Pero el odio se transforma en deseo, y el deseo, en paréntesis de amor donde el héroe se reencuentra con la luz. En él se doblega ante el hermano, el humilde y la mujer amada. En él se detiene el combate contra sí mismo y contra aquellas raíces que, hasta el día ayer, consideraba insobornables. En él pide clemencia, porque el hombre desterrado necesita el perdón de quienes también sugieren su destierro. Hallarlo no es cuestión de voluntad sino de suerte. Es una búsqueda trágica, porque trágico es el dolor, trágica es la derrota, trágico es el desamparo del débil frente a su propia debilidad y frente a la fuerza, en ocasiones viciada, de quienes viven y ocupan todas las parcelas del sistema.
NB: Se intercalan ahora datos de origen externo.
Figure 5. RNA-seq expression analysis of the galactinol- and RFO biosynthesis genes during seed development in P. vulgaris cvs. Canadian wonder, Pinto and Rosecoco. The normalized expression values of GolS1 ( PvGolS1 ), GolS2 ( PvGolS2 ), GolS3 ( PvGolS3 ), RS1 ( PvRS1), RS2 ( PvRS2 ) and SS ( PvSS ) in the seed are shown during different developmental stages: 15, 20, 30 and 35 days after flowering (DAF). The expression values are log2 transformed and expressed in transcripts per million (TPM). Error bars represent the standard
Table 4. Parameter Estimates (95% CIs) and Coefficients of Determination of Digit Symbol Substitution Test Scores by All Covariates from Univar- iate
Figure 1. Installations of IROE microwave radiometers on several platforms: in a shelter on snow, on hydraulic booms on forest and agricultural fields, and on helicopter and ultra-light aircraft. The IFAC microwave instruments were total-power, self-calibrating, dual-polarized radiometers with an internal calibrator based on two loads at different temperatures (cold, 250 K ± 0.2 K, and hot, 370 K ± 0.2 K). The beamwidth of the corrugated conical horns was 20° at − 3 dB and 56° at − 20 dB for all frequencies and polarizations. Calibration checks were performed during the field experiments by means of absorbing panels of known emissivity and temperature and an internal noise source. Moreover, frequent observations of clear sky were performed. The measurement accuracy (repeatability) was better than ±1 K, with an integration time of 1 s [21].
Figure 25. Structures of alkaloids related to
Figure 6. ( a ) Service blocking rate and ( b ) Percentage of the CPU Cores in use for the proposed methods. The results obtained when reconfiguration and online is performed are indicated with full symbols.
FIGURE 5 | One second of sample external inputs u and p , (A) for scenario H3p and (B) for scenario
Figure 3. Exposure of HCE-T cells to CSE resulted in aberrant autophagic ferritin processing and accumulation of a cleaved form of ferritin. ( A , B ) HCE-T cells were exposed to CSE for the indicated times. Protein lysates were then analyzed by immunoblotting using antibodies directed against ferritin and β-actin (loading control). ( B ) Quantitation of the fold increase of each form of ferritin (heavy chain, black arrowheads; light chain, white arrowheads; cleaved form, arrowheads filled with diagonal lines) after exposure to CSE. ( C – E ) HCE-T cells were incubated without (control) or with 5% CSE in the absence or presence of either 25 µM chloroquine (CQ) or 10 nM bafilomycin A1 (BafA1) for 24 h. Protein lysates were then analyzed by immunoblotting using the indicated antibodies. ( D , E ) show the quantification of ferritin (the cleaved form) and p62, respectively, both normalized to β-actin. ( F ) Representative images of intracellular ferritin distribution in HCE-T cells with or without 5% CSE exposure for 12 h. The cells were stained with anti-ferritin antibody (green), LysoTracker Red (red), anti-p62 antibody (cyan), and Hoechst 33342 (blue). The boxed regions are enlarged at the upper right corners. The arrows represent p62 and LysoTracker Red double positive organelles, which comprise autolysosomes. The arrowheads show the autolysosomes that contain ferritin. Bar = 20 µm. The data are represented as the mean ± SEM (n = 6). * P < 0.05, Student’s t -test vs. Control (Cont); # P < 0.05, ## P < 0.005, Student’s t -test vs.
Se trata, pues, de una lucha frenética por el reencuentro. La misma que Dostoyevski convirtió en tiniebla y que él mismo atravesó con una escalera descarnada y sucia: una escalera aceitada con esa luz amarillenta que arropa siempre quienes ansían la salvación.

 

Nada poseo del maestro ruso salvo una insana pasión por la avenida Nevsky, pero sí afirmo que, en esta brevísima novela, él hablaba de mí; y que el camino pedregoso y oscuro por el que peregrina el protagonista —casi a ciegas, aterido por la fiebre que nos entrega el insomnio— era el mío, o casi el mío, o quizá el camino o colectivo por el que todos hemos transitado (o transitaremos) alguna vez rodeados de tanta uniformidad y sinonimias.

 

No cabe duda de que la literatura es, en ocasiones, una mezcla de arte y revelación. En ella fluye el lector —convertido en personaje— desbrozando sus incógnitas, incluidas las más recónditas, incluidas aquellas que la belleza y la rima disfrazan de virtud. La literatura es enfrentamiento y perdón. La literatura es un discurso irracional sobre el hecho de amar, sobre el esfuerzo de quienes buscan el reencuentro desde la vida y la muerte —como hacen Abraham Lincoln y su hijo Willy en esa obra maestra titulada Lincoln en el bardo—. La literatura también es el altavoz en el que un hombre encerrado en un cubo de basura —así lo narra Ralph Elison en El hombre invisible— puede gritar socorro o blasfemar religiosamente contra quienes secundan su ostracismo.

 

La literatura es sagrada y no comercial, porque los desvelos del ser humano no son comerciales, porque los descubrimientos y los estallidos de luz no son comerciales, porque el dolor no es comercial, porque la sinrazón no es racional, porque lo espléndido, lo inmaterial y lo salvador no son comercial; porque el escritor, como ya dijo José Agustín Goytisolo, debe aunar las palabras reunidas para devolvérsela después a su auténtico dueño: nosotros. Y nosotros ni somos ni seremos jamás seres comerciales.